Jak już pisałem w poprzednim poście, uważam że to co oferuje mi uczelnia w mojej branży jest spóźnione kilka lat. Materiał jest tak naprawdę w wielkim procencie nieprzydatny w pracy. Wiem co mówię, uwierzcie. Tak więc omijam raczej zajęcia, zdaję tylko te przedmioty, które zdać najłatwiej i skupiam się na pracy zawodowej – zakładam, że prędzej czy później te studia skończę. Jednak strasznie uwielbiam to co robię (jak byłem bezrobotny programowałem minimalnie 6h dziennie, w piątek świątek i niedzielę), teraz kiedy znowu mam pracę to spędzam nad kodem jeszcze więcej czasu – to jest to co kocham, to jest to co w życiu chcę robić. 
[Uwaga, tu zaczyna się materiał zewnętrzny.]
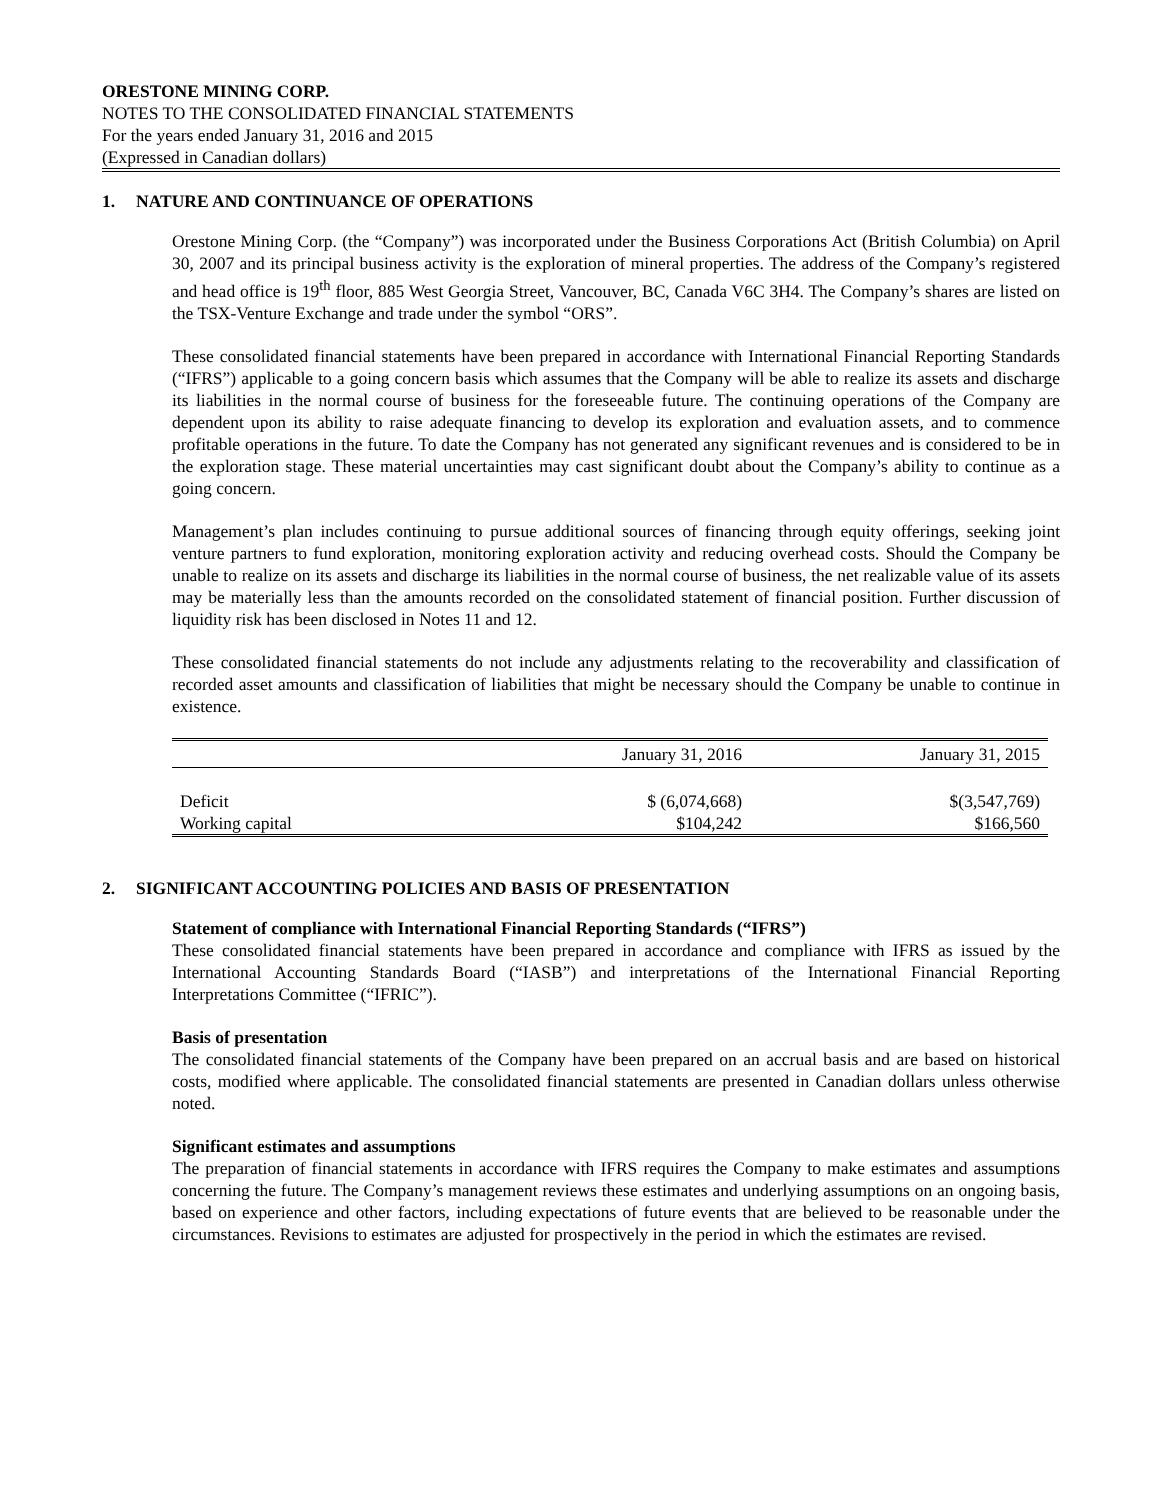ORESTONE MINING CORP.
NOTES TO THE CONSOLIDATED FINANCIAL STATEMENTS
For the years ended January 31, 2016 and 2015
(Expressed in Canadian dollars)
1. NATURE AND CONTINUANCE OF OPERATIONS
Orestone Mining Corp. (the “Company”) was incorporated under the Business Corporations Act (British Columbia) on April 30, 2007 and its principal business activity is the exploration of mineral properties. The address of the Company’s registered and head office is 19<sup>th</sup> floor, 885 West Georgia Street, Vancouver, BC, Canada V6C 3H4. The Company’s shares are listed on the TSX-Venture Exchange and trade under the symbol “ORS”.
These consolidated financial statements have been prepared in accordance with International Financial Reporting Standards (“IFRS”) applicable to a going concern basis which assumes that the Company will be able to realize its assets and discharge its liabilities in the normal course of business for the foreseeable future. The continuing operations of the Company are dependent upon its ability to raise adequate financing to develop its exploration and evaluation assets, and to commence profitable operations in the future. To date the Company has not generated any significant revenues and is considered to be in the exploration stage. These material uncertainties may cast significant doubt about the Company’s ability to continue as a going concern.
Management’s plan includes continuing to pursue additional sources of financing through equity offerings, seeking joint venture partners to fund exploration, monitoring exploration activity and reducing overhead costs. Should the Company be unable to realize on its assets and discharge its liabilities in the normal course of business, the net realizable value of its assets may be materially less than the amounts recorded on the consolidated statement of financial position. Further discussion of liquidity risk has been disclosed in Notes 11 and 12.
These consolidated financial statements do not include any adjustments relating to the recoverability and classification of recorded asset amounts and classification of liabilities that might be necessary should the Company be unable to continue in existence.
| | January 31, 2016 | January 31, 2015 |
| --- | --- | --- |
| Deficit | $ (6,074,668) | $(3,547,769) |
| Working capital | $104,242 | $166,560 |
2. SIGNIFICANT ACCOUNTING POLICIES AND BASIS OF PRESENTATION
Statement of compliance with International Financial Reporting Standards (“IFRS”)
These consolidated financial statements have been prepared in accordance and compliance with IFRS as issued by the International Accounting Standards Board (“IASB”) and interpretations of the International Financial Reporting Interpretations Committee (“IFRIC”).
Basis of presentation
The consolidated financial statements of the Company have been prepared on an accrual basis and are based on historical costs, modified where applicable. The consolidated financial statements are presented in Canadian dollars unless otherwise noted.
Significant estimates and assumptions
The preparation of financial statements in accordance with IFRS requires the Company to make estimates and assumptions concerning the future. The Company’s management reviews these estimates and underlying assumptions on an ongoing basis, based on experience and other factors, including expectations of future events that are believed to be reasonable under the circumstances. Revisions to estimates are adjusted for prospectively in the period in which the estimates are revised.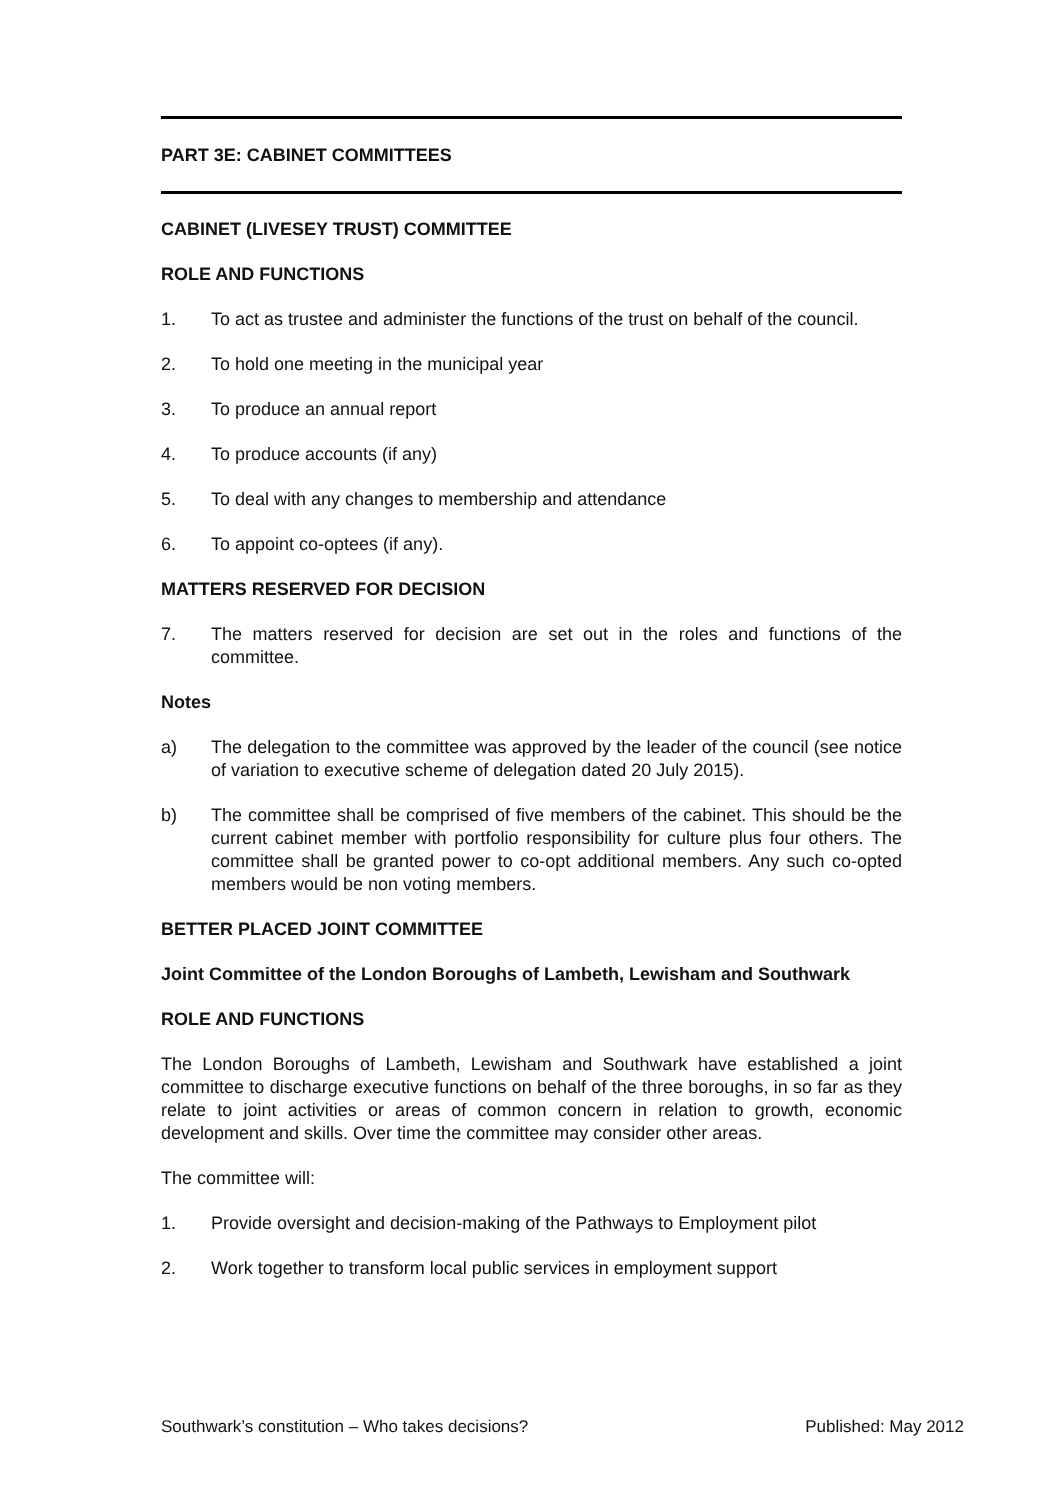PART 3E: CABINET COMMITTEES
CABINET (LIVESEY TRUST) COMMITTEE
ROLE AND FUNCTIONS
1. To act as trustee and administer the functions of the trust on behalf of the council.
2. To hold one meeting in the municipal year
3. To produce an annual report
4. To produce accounts (if any)
5. To deal with any changes to membership and attendance
6. To appoint co-optees (if any).
MATTERS RESERVED FOR DECISION
7. The matters reserved for decision are set out in the roles and functions of the committee.
Notes
a) The delegation to the committee was approved by the leader of the council (see notice of variation to executive scheme of delegation dated 20 July 2015).
b) The committee shall be comprised of five members of the cabinet. This should be the current cabinet member with portfolio responsibility for culture plus four others. The committee shall be granted power to co-opt additional members. Any such co-opted members would be non voting members.
BETTER PLACED JOINT COMMITTEE
Joint Committee of the London Boroughs of Lambeth, Lewisham and Southwark
ROLE AND FUNCTIONS
The London Boroughs of Lambeth, Lewisham and Southwark have established a joint committee to discharge executive functions on behalf of the three boroughs, in so far as they relate to joint activities or areas of common concern in relation to growth, economic development and skills. Over time the committee may consider other areas.
The committee will:
1. Provide oversight and decision-making of the Pathways to Employment pilot
2. Work together to transform local public services in employment support
Southwark’s constitution – Who takes decisions? Published: May 2012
Mój przyjaciel natomiast krótko po wakacjach zerwał z dziewczyną. Od tamtej pory na palcach rąk policzyłbym dni, w których był trzeźwy (pije dla imprezy, nie z żalu, a przez jego łóżko przewalają się duże ilości przypadkowych panienek. Rozstanie to była jego świadoma [zresztą bardzo dobra moim zdaniem] decyzja). Opowiada mi o kole naukowym itd. ale mam wrażenie, że go wcale to nie pociąga – chce bardziej się tym zająć z obowiązku, z potrzeby bycia ambitnym, a nie z samego jestestwa. Prawdopodobnie uwali kolejny rok. Ma na barkach kredyt studencki i masę innych zobowiązań (część również finansowych). Czy powinienem mu teraz zacytować jego słowa z przed lat? Zaszedł już tak daleko – o wiele dalej niż nasi znajomi z gimnazjum – a zaczyna pikować w ich kierunku w zatrważającym dla mnie tempie. Wspominałem mu już delikatnie, że przegina, zwracała mu uwagę moja dziewczyna – jednak on to zbywa, że wszystko jest OK, że w końcu weźmie się w garść. 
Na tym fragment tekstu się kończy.